Top of MATERIAL PROVIDED
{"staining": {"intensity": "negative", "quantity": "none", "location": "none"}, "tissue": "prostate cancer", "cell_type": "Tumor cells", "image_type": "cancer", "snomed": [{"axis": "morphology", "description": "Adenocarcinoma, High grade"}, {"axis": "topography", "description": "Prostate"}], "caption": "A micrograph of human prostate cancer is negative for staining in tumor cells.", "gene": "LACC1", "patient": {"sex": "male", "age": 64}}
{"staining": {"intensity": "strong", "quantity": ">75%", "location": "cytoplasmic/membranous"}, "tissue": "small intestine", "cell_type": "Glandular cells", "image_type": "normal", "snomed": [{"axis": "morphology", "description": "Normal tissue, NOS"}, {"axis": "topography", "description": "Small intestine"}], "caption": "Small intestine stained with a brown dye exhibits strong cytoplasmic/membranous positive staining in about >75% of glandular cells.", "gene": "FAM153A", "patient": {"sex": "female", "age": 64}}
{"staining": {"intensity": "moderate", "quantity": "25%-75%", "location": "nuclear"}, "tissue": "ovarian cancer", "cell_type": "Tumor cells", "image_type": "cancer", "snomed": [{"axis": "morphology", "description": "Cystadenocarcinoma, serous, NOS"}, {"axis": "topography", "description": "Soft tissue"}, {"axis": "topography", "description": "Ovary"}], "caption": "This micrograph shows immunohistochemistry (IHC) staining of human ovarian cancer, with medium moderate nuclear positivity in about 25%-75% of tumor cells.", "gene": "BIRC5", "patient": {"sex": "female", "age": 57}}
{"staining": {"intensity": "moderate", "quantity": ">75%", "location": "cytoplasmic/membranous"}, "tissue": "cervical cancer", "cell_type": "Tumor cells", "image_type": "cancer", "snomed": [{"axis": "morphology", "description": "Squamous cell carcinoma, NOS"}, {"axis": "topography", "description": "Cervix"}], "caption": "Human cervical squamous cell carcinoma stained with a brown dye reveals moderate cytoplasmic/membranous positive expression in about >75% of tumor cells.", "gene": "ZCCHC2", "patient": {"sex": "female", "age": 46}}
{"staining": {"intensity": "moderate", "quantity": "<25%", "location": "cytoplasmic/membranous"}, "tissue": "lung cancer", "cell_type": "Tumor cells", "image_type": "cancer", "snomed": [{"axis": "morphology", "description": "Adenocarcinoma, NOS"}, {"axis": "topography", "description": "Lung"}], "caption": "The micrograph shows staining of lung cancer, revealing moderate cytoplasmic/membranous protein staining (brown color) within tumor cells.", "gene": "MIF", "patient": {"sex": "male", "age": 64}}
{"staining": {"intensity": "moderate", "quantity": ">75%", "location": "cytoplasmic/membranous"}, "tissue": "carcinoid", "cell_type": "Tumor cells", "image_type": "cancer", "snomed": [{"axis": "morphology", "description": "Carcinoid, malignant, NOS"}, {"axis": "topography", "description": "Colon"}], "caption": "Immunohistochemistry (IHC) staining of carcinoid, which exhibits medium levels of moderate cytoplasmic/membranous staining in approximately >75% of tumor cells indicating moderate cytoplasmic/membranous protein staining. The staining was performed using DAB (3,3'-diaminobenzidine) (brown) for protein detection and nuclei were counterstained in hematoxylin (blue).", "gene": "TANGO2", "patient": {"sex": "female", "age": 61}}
Bottom of MATERIAL PROVIDED
YOUR TASK
Please output each record exactly as it appears above.

EXERCISE RESULT
{"staining": {"intensity": "negative", "quantity": "none", "location": "none"}, "tissue": "prostate cancer", "cell_type": "Tumor cells", "image_type": "cancer", "snomed": [{"axis": "morphology", "description": "Adenocarcinoma, High grade"}, {"axis": "topography", "description": "Prostate"}], "caption": "A micrograph of human prostate cancer is negative for staining in tumor cells.", "gene": "LACC1", "patient": {"sex": "male", "age": 64}}
{"staining": {"intensity": "strong", "quantity": ">75%", "location": "cytoplasmic/membranous"}, "tissue": "small intestine", "cell_type": "Glandular cells", "image_type": "normal", "snomed": [{"axis": "morphology", "description": "Normal tissue, NOS"}, {"axis": "topography", "description": "Small intestine"}], "caption": "Small intestine stained with a brown dye exhibits strong cytoplasmic/membranous positive staining in about >75% of glandular cells.", "gene": "FAM153A", "patient": {"sex": "female", "age": 64}}
{"staining": {"intensity": "moderate", "quantity": "25%-75%", "location": "nuclear"}, "tissue": "ovarian cancer", "cell_type": "Tumor cells", "image_type": "cancer", "snomed": [{"axis": "morphology", "description": "Cystadenocarcinoma, serous, NOS"}, {"axis": "topography", "description": "Soft tissue"}, {"axis": "topography", "description": "Ovary"}], "caption": "This micrograph shows immunohistochemistry (IHC) staining of human ovarian cancer, with medium moderate nuclear positivity in about 25%-75% of tumor cells.", "gene": "BIRC5", "patient": {"sex": "female", "age": 57}}
{"staining": {"intensity": "moderate", "quantity": ">75%", "location": "cytoplasmic/membranous"}, "tissue": "cervical cancer", "cell_type": "Tumor cells", "image_type": "cancer", "snomed": [{"axis": "morphology", "description": "Squamous cell carcinoma, NOS"}, {"axis": "topography", "description": "Cervix"}], "caption": "Human cervical squamous cell carcinoma stained with a brown dye reveals moderate cytoplasmic/membranous positive expression in about >75% of tumor cells.", "gene": "ZCCHC2", "patient": {"sex": "female", "age": 46}}
{"staining": {"intensity": "moderate", "quantity": "<25%", "location": "cytoplasmic/membranous"}, "tissue": "lung cancer", "cell_type": "Tumor cells", "image_type": "cancer", "snomed": [{"axis": "morphology", "description": "Adenocarcinoma, NOS"}, {"axis": "topography", "description": "Lung"}], "caption": "The micrograph shows staining of lung cancer, revealing moderate cytoplasmic/membranous protein staining (brown color) within tumor cells.", "gene": "MIF", "patient": {"sex": "male", "age": 64}}
{"staining": {"intensity": "moderate", "quantity": ">75%", "location": "cytoplasmic/membranous"}, "tissue": "carcinoid", "cell_type": "Tumor cells", "image_type": "cancer", "snomed": [{"axis": "morphology", "description": "Carcinoid, malignant, NOS"}, {"axis": "topography", "description": "Colon"}], "caption": "Immunohistochemistry (IHC) staining of carcinoid, which exhibits medium levels of moderate cytoplasmic/membranous staining in approximately >75% of tumor cells indicating moderate cytoplasmic/membranous protein staining. The staining was performed using DAB (3,3'-diaminobenzidine) (brown) for protein detection and nuclei were counterstained in hematoxylin (blue).", "gene": "TANGO2", "patient": {"sex": "female", "age": 61}}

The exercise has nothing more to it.